Welcome to Seasoned Cooking and to Phil's International Flair!
My thanks to the readers who have been sending me feedback and asking questions. Hopefully my answers have proved useful and informative. In addition to working on another book, I have been spending a lot of time lately developing web sites, including Grillmates. I decided to start a recipe section to my site in an effort to improve content. It is far from complete; however I have been adding many recipes weekly. Some of the recipes have been published here at Seasoned Cooking, and others have not.
Several times a week I will experiment in the kitchen. Lately I have been experimenting with bread baking. Sometime in the future, I'll devote a column to my bread making failures and successes.
Since the weather lately has been too cold and wet for an outdoor BBQ, I decided to cook a few steaks indoors for a change. Most people will put steak into the broiler, turning it once before serving. I have done this on quite a few occasions. However, this time I decided to try something a little different. Combining oriental and western cooking styles, I created this dish. I call it Teriyaki Skillet Steak.
I tend to be a picky eater. I guess that's why I learned to cook. I'm the only one who knows what taste appeals to me. Generally, my taste is pretty much on the mark as other people seem to enjoy the food that I prepare as much or more than I do. Being the creative cook that I am, I decided to make this new dish for my kids who are also picky eaters. The result was that they didn't even leave a scrap of food for the pets. I figure if the kids like it, so will others.
The choice of meat is varied, but I would use a New York or rib eye cut for this dish. A fillet is also a good choice. This dish can easily be cooked for a single person or several people, depending on the size of your skillet. This dish is great with steamed rice and a green salad.

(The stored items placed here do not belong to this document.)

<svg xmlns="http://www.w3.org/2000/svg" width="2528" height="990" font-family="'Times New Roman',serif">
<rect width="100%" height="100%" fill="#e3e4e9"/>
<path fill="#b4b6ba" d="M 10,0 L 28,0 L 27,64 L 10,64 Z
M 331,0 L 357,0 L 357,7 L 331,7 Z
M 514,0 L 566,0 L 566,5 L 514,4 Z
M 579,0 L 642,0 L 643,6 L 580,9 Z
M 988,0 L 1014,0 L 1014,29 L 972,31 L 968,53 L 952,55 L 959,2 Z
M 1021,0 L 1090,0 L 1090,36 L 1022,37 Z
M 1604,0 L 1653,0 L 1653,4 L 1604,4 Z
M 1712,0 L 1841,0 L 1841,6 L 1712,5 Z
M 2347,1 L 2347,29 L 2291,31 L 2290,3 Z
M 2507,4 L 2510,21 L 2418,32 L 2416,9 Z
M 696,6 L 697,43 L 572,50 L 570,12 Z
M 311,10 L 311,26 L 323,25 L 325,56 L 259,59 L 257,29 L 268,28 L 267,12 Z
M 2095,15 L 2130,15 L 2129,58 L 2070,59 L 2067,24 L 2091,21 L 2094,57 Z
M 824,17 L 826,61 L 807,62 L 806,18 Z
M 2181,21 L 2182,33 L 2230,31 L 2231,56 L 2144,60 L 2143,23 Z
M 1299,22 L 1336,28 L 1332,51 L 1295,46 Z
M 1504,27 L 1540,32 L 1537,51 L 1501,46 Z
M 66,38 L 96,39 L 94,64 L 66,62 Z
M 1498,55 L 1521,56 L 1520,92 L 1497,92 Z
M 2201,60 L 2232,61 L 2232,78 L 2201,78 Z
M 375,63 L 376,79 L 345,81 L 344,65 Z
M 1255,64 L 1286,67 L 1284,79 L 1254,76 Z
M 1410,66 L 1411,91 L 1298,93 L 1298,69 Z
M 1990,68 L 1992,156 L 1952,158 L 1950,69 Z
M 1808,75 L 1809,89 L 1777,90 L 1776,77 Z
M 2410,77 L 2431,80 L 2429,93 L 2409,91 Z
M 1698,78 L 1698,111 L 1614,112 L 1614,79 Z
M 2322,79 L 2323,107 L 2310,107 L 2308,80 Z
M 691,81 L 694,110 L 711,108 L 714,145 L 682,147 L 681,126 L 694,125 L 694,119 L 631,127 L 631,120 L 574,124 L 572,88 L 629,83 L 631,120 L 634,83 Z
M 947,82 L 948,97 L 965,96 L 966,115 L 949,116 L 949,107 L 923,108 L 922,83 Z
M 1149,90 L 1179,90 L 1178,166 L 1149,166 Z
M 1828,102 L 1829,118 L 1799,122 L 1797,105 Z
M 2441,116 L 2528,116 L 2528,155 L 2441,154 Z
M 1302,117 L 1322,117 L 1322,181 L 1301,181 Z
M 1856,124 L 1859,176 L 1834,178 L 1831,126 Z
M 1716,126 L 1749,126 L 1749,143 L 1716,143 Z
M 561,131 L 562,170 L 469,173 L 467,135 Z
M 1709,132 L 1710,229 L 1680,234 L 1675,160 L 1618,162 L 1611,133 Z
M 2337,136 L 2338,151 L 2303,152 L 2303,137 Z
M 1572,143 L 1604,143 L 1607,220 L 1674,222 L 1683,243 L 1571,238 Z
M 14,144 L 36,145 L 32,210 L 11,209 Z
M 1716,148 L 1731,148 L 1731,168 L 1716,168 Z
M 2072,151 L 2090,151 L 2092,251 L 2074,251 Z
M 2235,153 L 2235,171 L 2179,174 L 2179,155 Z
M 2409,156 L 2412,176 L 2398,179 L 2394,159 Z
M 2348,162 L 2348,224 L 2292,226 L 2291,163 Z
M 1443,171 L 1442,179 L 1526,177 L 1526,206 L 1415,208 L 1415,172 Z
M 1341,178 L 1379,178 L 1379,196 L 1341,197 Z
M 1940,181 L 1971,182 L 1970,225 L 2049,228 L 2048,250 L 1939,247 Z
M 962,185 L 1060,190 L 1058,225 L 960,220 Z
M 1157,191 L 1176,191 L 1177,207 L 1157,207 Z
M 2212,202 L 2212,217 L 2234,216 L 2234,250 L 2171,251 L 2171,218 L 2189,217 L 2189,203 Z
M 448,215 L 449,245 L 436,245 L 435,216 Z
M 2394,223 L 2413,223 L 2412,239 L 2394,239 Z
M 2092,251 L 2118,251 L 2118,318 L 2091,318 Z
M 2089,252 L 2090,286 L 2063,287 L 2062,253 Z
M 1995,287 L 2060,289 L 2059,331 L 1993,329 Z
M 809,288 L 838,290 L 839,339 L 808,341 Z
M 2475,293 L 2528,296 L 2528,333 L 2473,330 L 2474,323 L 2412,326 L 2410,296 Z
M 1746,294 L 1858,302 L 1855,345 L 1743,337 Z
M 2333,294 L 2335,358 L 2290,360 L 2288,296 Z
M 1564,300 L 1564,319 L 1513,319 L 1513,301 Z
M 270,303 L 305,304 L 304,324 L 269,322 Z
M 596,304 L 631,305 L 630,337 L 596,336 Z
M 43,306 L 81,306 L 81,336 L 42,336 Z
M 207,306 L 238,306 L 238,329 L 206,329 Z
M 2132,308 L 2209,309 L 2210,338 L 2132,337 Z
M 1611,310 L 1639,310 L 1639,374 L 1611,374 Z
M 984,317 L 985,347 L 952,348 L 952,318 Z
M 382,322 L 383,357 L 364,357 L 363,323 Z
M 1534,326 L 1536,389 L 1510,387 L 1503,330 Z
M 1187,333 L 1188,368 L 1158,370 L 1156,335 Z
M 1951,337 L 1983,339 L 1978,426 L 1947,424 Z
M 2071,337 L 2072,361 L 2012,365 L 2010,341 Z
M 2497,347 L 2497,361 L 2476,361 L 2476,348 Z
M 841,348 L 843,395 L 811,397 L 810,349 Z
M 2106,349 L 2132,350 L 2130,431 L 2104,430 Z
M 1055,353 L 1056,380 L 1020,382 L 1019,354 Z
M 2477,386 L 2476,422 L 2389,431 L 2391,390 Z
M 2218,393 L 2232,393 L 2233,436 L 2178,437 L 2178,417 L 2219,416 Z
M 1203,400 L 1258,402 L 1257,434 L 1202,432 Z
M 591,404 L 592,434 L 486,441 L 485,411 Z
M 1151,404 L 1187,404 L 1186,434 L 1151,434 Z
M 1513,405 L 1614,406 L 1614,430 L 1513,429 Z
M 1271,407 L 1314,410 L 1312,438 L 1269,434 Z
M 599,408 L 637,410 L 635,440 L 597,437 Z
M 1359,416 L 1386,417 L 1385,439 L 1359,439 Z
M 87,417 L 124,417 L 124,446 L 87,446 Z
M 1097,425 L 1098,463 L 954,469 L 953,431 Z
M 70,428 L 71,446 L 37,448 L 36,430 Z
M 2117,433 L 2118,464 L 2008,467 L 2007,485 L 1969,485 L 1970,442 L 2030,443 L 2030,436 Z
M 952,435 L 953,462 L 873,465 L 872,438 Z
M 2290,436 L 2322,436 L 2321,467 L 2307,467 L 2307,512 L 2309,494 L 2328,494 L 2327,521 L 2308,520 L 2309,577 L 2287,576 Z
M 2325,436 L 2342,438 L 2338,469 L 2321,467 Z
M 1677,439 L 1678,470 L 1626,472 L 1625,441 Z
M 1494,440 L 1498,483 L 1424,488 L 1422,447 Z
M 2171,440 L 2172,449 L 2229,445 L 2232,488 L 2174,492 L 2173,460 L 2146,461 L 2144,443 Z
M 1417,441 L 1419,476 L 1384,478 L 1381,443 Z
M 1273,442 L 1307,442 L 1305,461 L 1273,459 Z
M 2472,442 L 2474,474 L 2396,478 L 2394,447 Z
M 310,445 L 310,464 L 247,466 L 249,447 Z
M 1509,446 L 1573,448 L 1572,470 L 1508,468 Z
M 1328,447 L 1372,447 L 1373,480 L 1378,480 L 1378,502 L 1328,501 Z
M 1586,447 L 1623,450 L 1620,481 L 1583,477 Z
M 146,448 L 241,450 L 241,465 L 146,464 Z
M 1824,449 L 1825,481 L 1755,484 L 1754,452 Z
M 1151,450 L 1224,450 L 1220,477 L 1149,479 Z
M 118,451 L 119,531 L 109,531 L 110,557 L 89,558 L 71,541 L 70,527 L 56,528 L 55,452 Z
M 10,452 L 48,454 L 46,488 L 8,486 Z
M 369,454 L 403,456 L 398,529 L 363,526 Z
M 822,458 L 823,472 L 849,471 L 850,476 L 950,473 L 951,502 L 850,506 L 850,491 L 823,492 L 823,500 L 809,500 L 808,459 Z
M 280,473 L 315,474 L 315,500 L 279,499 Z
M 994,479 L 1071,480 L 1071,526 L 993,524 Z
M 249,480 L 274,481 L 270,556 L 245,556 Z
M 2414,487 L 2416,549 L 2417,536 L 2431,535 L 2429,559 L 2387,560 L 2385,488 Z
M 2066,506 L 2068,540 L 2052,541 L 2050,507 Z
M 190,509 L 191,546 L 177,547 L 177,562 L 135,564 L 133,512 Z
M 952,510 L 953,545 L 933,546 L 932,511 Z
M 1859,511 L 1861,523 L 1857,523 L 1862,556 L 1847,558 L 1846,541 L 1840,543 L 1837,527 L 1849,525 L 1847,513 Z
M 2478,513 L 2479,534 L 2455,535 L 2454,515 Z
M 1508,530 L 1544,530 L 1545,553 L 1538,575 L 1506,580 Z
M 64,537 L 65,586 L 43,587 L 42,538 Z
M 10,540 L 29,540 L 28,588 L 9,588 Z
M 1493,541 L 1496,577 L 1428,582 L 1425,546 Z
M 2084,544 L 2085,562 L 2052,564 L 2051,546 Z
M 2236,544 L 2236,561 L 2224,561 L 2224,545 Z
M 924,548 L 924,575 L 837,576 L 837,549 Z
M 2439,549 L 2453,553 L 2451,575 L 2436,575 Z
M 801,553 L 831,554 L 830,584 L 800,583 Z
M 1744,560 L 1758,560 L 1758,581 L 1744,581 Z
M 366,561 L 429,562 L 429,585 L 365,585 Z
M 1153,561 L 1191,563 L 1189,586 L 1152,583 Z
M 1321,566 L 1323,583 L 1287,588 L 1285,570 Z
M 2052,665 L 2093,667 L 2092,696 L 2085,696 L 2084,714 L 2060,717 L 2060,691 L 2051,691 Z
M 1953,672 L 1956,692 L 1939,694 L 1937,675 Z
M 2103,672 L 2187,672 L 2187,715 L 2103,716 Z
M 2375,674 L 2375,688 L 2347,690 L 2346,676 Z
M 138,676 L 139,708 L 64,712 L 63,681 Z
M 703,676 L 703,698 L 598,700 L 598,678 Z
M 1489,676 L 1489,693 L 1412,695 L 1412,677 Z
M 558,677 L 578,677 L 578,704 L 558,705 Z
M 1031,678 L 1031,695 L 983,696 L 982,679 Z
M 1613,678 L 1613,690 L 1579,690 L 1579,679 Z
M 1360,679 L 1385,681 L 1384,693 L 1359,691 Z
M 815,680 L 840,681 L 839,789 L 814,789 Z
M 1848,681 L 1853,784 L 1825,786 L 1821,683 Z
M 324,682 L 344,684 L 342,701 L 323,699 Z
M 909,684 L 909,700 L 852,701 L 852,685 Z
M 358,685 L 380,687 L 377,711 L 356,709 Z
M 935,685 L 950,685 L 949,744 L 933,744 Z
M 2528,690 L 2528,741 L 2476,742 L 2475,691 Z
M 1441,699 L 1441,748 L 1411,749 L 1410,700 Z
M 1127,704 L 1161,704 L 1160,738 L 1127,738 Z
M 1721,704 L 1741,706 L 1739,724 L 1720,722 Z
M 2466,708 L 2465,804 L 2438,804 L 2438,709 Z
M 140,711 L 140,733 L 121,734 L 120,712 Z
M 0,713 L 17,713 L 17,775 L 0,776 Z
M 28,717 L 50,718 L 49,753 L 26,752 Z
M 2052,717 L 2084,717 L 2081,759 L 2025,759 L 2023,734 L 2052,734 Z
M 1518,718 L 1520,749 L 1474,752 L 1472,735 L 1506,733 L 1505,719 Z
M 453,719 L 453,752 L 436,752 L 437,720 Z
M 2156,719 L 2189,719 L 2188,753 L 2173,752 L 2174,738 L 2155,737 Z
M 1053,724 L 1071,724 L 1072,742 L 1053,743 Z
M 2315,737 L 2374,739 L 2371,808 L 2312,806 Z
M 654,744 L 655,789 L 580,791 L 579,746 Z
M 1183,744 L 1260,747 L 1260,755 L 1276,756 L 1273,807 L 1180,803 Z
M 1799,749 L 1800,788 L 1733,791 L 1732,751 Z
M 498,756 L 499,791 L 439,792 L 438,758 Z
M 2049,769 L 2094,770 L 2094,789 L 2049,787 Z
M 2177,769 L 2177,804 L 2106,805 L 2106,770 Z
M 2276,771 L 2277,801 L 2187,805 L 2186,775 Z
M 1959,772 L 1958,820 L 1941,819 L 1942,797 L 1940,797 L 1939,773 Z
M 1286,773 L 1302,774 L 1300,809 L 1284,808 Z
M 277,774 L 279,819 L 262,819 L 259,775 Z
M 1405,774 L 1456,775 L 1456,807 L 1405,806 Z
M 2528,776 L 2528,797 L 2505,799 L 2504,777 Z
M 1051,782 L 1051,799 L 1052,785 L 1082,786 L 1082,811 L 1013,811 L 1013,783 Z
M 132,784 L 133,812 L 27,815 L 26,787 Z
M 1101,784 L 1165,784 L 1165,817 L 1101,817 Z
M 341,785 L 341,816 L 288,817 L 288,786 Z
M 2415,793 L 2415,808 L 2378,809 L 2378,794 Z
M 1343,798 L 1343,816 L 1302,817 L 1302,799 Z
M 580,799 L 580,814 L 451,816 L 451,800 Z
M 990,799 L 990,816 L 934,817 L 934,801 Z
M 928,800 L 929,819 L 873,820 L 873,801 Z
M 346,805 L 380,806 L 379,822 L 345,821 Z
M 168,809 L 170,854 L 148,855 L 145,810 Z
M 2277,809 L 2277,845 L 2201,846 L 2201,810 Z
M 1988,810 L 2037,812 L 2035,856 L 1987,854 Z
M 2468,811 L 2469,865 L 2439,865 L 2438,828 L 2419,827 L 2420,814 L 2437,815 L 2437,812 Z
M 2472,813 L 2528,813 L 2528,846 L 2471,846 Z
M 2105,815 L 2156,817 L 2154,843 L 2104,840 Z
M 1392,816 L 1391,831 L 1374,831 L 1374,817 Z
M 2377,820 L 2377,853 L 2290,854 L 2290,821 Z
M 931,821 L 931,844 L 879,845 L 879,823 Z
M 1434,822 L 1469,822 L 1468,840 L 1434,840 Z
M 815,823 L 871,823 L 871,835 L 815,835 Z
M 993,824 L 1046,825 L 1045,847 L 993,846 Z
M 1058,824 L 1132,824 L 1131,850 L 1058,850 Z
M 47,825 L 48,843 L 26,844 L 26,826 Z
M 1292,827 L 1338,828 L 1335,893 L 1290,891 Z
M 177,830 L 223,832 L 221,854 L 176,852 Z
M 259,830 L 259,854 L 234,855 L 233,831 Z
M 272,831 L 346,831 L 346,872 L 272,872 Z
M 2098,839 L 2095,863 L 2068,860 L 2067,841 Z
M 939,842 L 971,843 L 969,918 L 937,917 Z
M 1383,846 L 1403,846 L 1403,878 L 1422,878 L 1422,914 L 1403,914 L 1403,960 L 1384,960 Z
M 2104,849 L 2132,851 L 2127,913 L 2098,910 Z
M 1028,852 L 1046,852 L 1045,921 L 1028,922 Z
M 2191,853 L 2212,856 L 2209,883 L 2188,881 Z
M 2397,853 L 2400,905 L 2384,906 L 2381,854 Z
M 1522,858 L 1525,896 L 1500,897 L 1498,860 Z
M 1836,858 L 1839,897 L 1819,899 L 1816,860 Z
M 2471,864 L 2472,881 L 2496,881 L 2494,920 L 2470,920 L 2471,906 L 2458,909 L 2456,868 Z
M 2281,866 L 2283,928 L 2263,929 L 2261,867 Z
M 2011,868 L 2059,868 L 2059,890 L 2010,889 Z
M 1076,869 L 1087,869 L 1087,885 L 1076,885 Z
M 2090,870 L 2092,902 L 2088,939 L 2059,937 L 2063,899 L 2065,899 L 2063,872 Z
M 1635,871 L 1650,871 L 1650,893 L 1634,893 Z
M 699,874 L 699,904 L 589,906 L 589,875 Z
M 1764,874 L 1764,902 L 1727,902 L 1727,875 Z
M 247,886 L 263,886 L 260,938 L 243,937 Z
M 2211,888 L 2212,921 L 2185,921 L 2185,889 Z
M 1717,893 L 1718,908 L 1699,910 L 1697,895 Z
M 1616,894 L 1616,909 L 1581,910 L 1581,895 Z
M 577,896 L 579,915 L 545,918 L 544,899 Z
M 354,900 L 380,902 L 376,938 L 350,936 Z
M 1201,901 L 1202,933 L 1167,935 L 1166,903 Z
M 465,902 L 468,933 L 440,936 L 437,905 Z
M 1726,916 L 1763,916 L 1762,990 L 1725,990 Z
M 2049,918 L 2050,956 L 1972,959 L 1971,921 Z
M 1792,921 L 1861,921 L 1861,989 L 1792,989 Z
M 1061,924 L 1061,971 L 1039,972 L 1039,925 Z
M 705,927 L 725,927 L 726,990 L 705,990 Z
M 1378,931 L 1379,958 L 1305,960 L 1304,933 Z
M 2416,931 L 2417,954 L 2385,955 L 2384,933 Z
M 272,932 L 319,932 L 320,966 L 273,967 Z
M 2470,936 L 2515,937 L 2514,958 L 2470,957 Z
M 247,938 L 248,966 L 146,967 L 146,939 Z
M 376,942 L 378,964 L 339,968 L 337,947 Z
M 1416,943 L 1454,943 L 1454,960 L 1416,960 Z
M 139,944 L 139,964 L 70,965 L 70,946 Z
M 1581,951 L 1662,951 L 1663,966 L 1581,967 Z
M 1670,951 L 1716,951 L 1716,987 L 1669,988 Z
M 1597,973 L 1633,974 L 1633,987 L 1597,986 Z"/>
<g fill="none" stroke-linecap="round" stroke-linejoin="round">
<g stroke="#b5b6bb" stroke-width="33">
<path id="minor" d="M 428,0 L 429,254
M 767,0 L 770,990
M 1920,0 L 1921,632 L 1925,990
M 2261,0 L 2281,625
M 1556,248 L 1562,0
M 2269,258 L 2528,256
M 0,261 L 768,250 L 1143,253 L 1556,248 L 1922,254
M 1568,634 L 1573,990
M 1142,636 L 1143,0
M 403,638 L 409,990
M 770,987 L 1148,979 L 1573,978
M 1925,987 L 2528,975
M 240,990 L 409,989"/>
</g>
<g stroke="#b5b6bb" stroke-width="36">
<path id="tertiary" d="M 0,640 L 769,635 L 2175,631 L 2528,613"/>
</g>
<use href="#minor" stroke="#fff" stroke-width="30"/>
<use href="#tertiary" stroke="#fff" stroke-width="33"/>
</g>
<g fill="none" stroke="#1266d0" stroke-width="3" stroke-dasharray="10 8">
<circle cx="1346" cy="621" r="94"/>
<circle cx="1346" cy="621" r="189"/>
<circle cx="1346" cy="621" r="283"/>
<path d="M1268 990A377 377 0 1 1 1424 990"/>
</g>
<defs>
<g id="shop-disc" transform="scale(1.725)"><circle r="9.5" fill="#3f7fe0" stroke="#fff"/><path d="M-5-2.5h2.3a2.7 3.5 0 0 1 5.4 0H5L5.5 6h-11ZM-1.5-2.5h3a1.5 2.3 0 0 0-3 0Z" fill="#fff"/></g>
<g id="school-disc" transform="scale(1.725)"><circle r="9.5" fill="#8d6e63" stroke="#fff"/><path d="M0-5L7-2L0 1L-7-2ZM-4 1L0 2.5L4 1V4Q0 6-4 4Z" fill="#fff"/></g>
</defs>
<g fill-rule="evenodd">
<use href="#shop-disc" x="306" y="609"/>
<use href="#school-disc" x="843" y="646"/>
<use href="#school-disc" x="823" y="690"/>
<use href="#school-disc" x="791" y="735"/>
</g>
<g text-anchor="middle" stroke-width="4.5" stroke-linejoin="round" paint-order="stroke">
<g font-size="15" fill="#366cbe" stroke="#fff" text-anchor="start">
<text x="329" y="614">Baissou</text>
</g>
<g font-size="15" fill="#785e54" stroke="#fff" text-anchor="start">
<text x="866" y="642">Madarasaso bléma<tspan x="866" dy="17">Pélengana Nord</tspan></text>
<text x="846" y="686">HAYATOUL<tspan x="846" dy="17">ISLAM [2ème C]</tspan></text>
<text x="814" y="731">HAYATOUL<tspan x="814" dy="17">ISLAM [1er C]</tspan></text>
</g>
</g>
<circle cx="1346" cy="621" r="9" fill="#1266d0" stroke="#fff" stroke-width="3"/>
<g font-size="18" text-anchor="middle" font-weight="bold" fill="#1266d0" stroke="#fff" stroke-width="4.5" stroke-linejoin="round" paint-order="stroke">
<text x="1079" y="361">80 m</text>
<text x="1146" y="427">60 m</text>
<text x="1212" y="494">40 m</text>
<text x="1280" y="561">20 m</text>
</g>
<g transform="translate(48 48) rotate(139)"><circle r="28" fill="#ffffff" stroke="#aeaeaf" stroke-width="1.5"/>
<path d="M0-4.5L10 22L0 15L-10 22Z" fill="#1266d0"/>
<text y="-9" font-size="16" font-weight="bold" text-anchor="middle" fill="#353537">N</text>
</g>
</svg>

Now, on to the recipe! Be well, and good eating!
Note: Steaks cooked well done tend to be dry and tough.
Note: Allowing a steak to rest for 5 minutes before cutting or serving allows the meat to reabsorb juices.
- 2 good quality boneless steaks (rib eye, fillet, New York), about 1 inch thick
- 1/2 cup sweet mirin rice wine
- 1/4 cup teriyaki sauce (I use Annie Chun's or Kikkoman)
- 1/2 yellow onion, sliced thinly into rings
- 1 green onion, French cut (for garnish)
- 1/2 cup sliced mushrooms
- salt and pepper to taste
- 1 Tbsp. bacon grease
Melt the bacon grease over medium heat in a large skillet. Add a little salt and add the onion slices. Sauté, stirring frequently, until the onions are well caramelized. Now, add the mushrooms and cook for an additional minute or so. Remove the onions and mushrooms from the skillet and set aside.
Next, salt the steaks (helps prevent sticking) and place them into the hot skillet. Adjust the heat to medium high. Apply freshly ground pepper to the steaks and cook for 5 minutes per side. After cooking the meat for the specified time, pour the teriyaki sauce over the top of the steaks and stir them around in the skillet, turning once, for about 45 seconds additional cooking per side. Next, add the sweet mirin rice wine. Cook until the sauce begins to thicken, about 1 more minute.
Now remove the steaks, reduce the heat to medium, and return the onions and mushrooms back to the skillet. Simmer until the sauce thickens a little more and the rice wine begins to caramelize. Stir frequently while the steaks rest for about 5 minutes. Arrange the steaks on individual serving plates and top with a portion of the mushrooms and onions. Spoon some of the sauce on top of the steak as well. Garnish the top of the steak with the French cut green onions. Serve with a green salad, steamed rice and a cup of green tea.
For an interesting and less sweet variation of this dish, use port wine instead of sween mirin. Serve with potatoes and salad.